No, Adrian Beltre isn't quite as dynamic as Crawford, but he's a supreme player at a position of need. If the Angels sign him -- which seems like a good bet, considering Beltre's seemingly short list of suitors and the obvious fit -- the Angels may end up being a better all-around ballclub than they would have been with Crawford.
It may be hard to wrap your head around that just hours after having your heart ripped out, but think about it: Beltre not only would provide Gold Glove-caliber defense at third base and give the Angels the offensive spark they so desperately seek, he would allow general manager Tony Reagins to address other needs (and when you're a team that finished third in a four-team division and two games below .500, there's more than one).

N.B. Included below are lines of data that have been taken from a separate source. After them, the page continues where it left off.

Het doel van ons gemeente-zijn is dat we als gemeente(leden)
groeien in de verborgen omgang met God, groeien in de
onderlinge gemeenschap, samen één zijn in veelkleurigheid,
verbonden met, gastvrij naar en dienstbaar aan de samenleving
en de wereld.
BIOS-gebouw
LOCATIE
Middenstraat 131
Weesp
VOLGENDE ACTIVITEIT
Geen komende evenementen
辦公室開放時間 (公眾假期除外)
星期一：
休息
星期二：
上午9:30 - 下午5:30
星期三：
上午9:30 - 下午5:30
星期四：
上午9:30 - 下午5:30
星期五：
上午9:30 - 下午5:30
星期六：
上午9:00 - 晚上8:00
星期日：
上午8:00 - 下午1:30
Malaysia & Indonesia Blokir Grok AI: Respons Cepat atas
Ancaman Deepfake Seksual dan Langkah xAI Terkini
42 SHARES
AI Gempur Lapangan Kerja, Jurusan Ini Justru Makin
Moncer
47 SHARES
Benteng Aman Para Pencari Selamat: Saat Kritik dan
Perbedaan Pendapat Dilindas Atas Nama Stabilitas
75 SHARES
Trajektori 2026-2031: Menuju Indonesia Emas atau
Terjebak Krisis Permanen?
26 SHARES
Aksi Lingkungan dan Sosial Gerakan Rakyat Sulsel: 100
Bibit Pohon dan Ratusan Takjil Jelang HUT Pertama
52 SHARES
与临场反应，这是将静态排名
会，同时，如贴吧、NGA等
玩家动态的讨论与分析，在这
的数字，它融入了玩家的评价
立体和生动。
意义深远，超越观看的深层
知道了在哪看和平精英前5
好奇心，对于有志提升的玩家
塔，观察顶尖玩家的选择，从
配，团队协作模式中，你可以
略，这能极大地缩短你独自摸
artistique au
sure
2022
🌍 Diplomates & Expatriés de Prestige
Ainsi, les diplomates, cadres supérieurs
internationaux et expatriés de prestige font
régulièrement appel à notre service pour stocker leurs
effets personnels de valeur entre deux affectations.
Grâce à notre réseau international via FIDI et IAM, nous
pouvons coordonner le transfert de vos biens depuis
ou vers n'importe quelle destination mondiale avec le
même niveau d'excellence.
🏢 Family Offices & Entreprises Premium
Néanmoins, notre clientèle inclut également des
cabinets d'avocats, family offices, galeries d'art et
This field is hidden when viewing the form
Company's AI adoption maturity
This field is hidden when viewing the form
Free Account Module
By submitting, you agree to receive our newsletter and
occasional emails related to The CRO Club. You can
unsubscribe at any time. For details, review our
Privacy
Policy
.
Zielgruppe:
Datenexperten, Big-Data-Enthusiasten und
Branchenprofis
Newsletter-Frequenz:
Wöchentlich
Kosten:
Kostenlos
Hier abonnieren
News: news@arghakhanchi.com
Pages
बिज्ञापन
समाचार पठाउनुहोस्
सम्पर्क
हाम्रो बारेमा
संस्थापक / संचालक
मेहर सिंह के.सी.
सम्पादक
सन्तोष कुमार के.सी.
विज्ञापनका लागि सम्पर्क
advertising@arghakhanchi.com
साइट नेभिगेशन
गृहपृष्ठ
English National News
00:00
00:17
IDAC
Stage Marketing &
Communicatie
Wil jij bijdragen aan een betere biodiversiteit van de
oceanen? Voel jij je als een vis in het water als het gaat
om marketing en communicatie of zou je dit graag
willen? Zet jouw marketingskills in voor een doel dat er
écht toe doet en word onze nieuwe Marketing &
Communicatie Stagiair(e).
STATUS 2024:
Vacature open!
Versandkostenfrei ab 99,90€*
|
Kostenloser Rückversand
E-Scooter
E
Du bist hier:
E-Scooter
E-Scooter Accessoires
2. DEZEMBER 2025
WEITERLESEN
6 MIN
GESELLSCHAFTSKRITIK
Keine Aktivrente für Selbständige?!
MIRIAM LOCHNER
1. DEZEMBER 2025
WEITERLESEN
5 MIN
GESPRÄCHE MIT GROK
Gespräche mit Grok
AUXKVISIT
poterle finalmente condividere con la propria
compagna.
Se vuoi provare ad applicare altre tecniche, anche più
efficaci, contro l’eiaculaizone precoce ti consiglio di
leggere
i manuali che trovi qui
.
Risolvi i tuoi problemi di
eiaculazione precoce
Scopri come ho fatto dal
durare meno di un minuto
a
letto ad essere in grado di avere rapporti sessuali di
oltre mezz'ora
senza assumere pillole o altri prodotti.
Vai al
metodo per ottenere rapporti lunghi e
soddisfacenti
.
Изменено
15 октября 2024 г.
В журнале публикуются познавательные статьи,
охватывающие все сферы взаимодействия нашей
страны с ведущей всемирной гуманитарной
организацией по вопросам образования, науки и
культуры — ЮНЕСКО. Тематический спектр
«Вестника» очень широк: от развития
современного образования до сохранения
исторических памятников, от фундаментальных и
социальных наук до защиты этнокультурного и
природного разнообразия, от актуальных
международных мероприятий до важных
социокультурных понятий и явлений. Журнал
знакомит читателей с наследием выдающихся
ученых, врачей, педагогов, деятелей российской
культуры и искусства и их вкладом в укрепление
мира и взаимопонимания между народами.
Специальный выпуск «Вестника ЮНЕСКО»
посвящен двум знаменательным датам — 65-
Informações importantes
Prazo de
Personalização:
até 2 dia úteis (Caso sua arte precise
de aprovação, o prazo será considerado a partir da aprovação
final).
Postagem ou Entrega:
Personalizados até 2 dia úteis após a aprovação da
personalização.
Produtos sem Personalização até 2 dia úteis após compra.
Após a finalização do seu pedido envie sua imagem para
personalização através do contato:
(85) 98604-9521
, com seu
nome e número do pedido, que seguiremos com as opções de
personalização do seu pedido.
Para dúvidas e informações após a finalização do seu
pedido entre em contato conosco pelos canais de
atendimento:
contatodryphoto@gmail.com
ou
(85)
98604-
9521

Angels third basemen put up only a .573 on-base-plus-slugging percentage last season, which ranked dead last in the American League. Beltre can fix that, and his price tag would give Los Angeles some freedom to seek help for its bullpen -- one that ranked in the middle of the pack in league ERA and save percentage.
Ideally, the Angels would love an upgrade over 2010 closer Fernando Rodney, who put up a 4.24 ERA and blew a third of his 21 save chances. Beltre would make the addition of Rafael Soriano seem feasible, and if not him, then maybe Bobby Jenks, or any one or more arms that would give the Angels' relief corps a much-needed boost.
Without counting their eight arbitration-eligible players -- two of whom, Kendry Morales and Jered Weaver, will get sizeable raises -- and after considering the $11 million they're still on the hook for on Gary Matthews Jr., the Angels currently sit at roughly $100 million in committed salaries.
Reagins couldn't afford to pay Crawford -- now making just over $20 million annually -- and legitimately address his bullpen. With Beltre he can, because even though he's represented by Scott Boras, the highest contract linked to him has been five years for $85 million, or $17 million annually -- and that doesn't seem likely after his list of potential suitors dwindled recently.
It hasn't even been a month since Boras emphatically claimed he has "never had so much interest in one player" than he had for Beltre.
But it sure seems like a lot longer than that, doesn't it?
Boras said that to MLB Network Radio on Nov. 11, but while he addressed reporters during the final full day of the Winter Meetings on Wednesday, Beltre's market appeared rather mysterious and not quite as robust as the super-agent articulated not long ago.
But of course -- as is his job -- Boras didn't leave Lake Buena Vista, Fla., without describing the opposite.
"That's a very busy market for Adrian," he said on Wednesday afternoon. "We're in the middle of a lot of negotiations with a lot of teams for him, and they're ongoing."
It was hard to imagine that being the case, though.
Not when considering Beltre's most recent home -- Boston -- no longer require his services after getting Adrian Gonzalez in a move that will shift Kevin Youkilis to third base.
Or when the team that made an initial lucrative offer -- Oakland -- reportedly rescinded its five-year proposal worth $64 million because GM Billy Beane's bunch apparently grew tired of waiting for an answer.
Or when noting that several other teams that had a need at the hot corner heading into the offseason -- namely, the Giants, Rockies, Diamondbacks and Orioles -- have already addressed them in a cheaper manner.
But the Red Sox and Crawford indirectly gave Beltre a gift on Wednesday night, and Angels fans shouldn't be frowning about it.
It's a perfect fit. The Angels need Beltre, and Beltre needs the Angels.